SOURCE TEXT:
+---+

Design

This page details the key features of the design of Models.jl, which exists to solve the issue highlighted by the following quote:

ML researchers tend to develop general purpose solutions as self-contained packages. A wide variety of these are available as open-source packages ... Using generic packages often results in a glue-code system design pattern, in which a massive amount of supporting code is written to get data into and out of general-purpose packages. Glue-code is costly in the long term because it tends to freeze a system to the peculiarities of a specific package; testing alternatives may become prohibitively expensive.... An important strategy for combating glue-code is to wrap black-box packages into common API’s. This allows supporting infrastructure to be more reusable and reduces the cost of changing packages.

Sculley et al 2015

Models.jl provides a common API for mostly preexisting models to allow them to all be used in the same way. As such, the most important thing is that it itself has a common API. Here are some facts about that API:

Models and Templates

A Model is an object that can be used to make predictions via calling predict. A Template is an object that can create a Model by being fit to some data.

+---+

INPUT DATA:
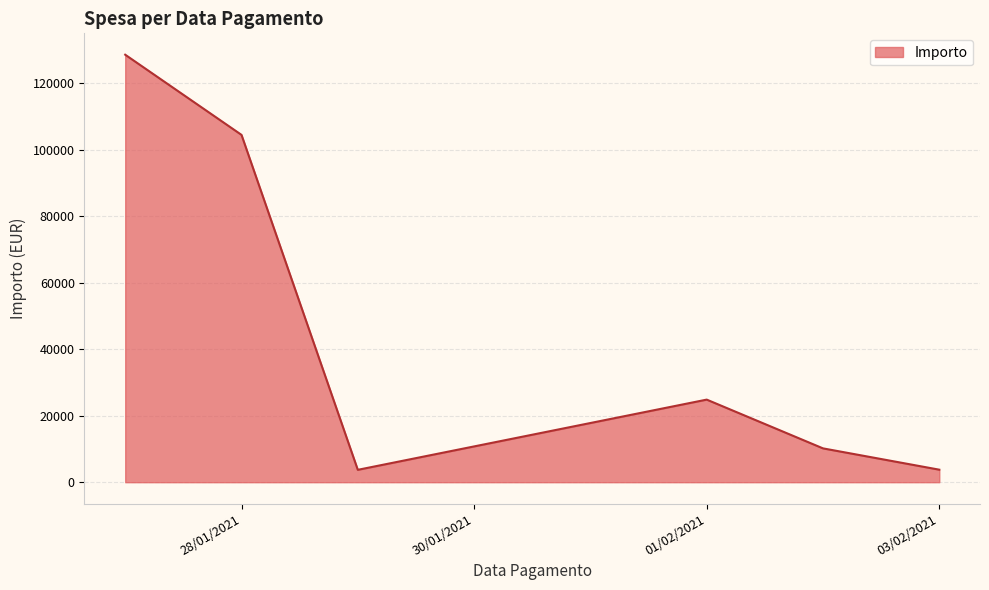

What is the sum of all values?

275377.5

+---+

WHAT IS EXPECTED:
Copy out the Models.jl design text at the top of the page in full, word for word.

TASK OUTPUT:
Design

This page details the key features of the design of Models.jl, which exists to solve the issue highlighted by the following quote:

ML researchers tend to develop general purpose solutions as self-contained packages. A wide variety of these are available as open-source packages ... Using generic packages often results in a glue-code system design pattern, in which a massive amount of supporting code is written to get data into and out of general-purpose packages. Glue-code is costly in the long term because it tends to freeze a system to the peculiarities of a specific package; testing alternatives may become prohibitively expensive.... An important strategy for combating glue-code is to wrap black-box packages into common API’s. This allows supporting infrastructure to be more reusable and reduces the cost of changing packages.

Sculley et al 2015

Models.jl provides a common API for mostly preexisting models to allow them to all be used in the same way. As such, the most important thing is that it itself has a common API. Here are some facts about that API:

Models and Templates

A Model is an object that can be used to make predictions via calling predict. A Template is an object that can create a Model by being fit to some data.